▸ TO DO
1. In the editorial on the new NDDC board, copy everything from "With the scaling" down to "were set up." without changing a word.
2. List every challenge the editorial on the new NDDC board names as currently facing the people of the Niger Delta region.

▸ TEXT UNDER STUDY
----
President Buhari must as a matter of urgency have the new board inaugurated once he returns to the country, so it can swing into action to begin the herculean task of addressing the challenges that currently face the people of the Niger Delta region. These challenges – corruption, mismanagement and inefficiency – all have their consequences on the underdevelopment and stunted growth of the region despite the humongous sums of money that have been sunk into the area without commensurate results.

It wasn’t possible not to notice the pain on Buhari’s face as he lamented to the Niger Delta governors the huge sums that have purportedly been spent in the region with virtually nothing to show in terms of development. It was apparently in his effort to achieve a clean break with the past that he carefully selected members of the new board that has just been confirmed by the Senate to run the affairs of the commission. He made them go through screening by the relevant security agencies to ensure they were not people who would come into the commission to perpetrate the same activities that are now about to be reviewed.

With the scaling of the Senate confirmation huddle, it is reasonable to believe that the new board, comprising men and woman of integrity they are, will be on the same page with President Buhari on his drive to ensure public institutions, especially one with strategic importance like NDDC, are managed on the highest level of integrity, transparency and accountability to make them achieve the purposes for which they were set up.

Now that the coast is clear for the inauguration and assumption of office of the authentic board of NDDC, it should be expected that the interim management committee would realize its irrelevance in the new scheme of things and step aside.

President of the Senate, Ahmed Lawan, said this much when he made it clear that with the confirmation of the new board for the commission, any other structure that currently exists in the commission is vitiated. This should include Akpabio’s interim management committee. Lawan pointed out that the NDDC board is clearly established by the law that set it up, meaning that an interim management committee is not recognized by that law.
----
▸ Records from a collection
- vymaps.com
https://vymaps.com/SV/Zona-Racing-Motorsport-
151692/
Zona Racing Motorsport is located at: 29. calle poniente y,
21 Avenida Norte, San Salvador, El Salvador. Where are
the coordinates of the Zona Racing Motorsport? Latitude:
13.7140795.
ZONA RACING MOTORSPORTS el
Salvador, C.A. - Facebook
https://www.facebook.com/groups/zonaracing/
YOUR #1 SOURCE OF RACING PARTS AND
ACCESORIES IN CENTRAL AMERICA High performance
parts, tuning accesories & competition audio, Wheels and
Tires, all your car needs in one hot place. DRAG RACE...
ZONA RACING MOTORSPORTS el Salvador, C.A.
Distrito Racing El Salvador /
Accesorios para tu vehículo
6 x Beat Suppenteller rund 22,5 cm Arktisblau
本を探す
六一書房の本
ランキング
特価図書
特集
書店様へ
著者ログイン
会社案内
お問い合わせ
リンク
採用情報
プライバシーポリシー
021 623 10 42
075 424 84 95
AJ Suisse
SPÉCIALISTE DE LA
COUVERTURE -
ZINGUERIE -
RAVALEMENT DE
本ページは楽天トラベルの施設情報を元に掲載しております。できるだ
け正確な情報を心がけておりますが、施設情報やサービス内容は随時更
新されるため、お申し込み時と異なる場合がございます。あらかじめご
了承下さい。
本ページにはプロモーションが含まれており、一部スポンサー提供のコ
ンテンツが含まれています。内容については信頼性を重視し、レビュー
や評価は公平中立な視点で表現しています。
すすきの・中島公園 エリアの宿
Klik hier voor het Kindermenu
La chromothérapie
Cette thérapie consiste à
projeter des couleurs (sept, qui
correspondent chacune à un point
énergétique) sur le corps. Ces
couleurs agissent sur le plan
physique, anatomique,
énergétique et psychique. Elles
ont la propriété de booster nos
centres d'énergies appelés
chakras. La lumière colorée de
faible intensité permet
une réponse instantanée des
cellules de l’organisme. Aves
----
▸ TASK SOLUTIONS
1.
With the scaling of the Senate confirmation huddle, it is reasonable to believe that the new board, comprising men and woman of integrity they are, will be on the same page with President Buhari on his drive to ensure public institutions, especially one with strategic importance like NDDC, are managed on the highest level of integrity, transparency and accountability to make them achieve the purposes for which they were set up.

2.
- corruption
- mismanagement
- inefficiency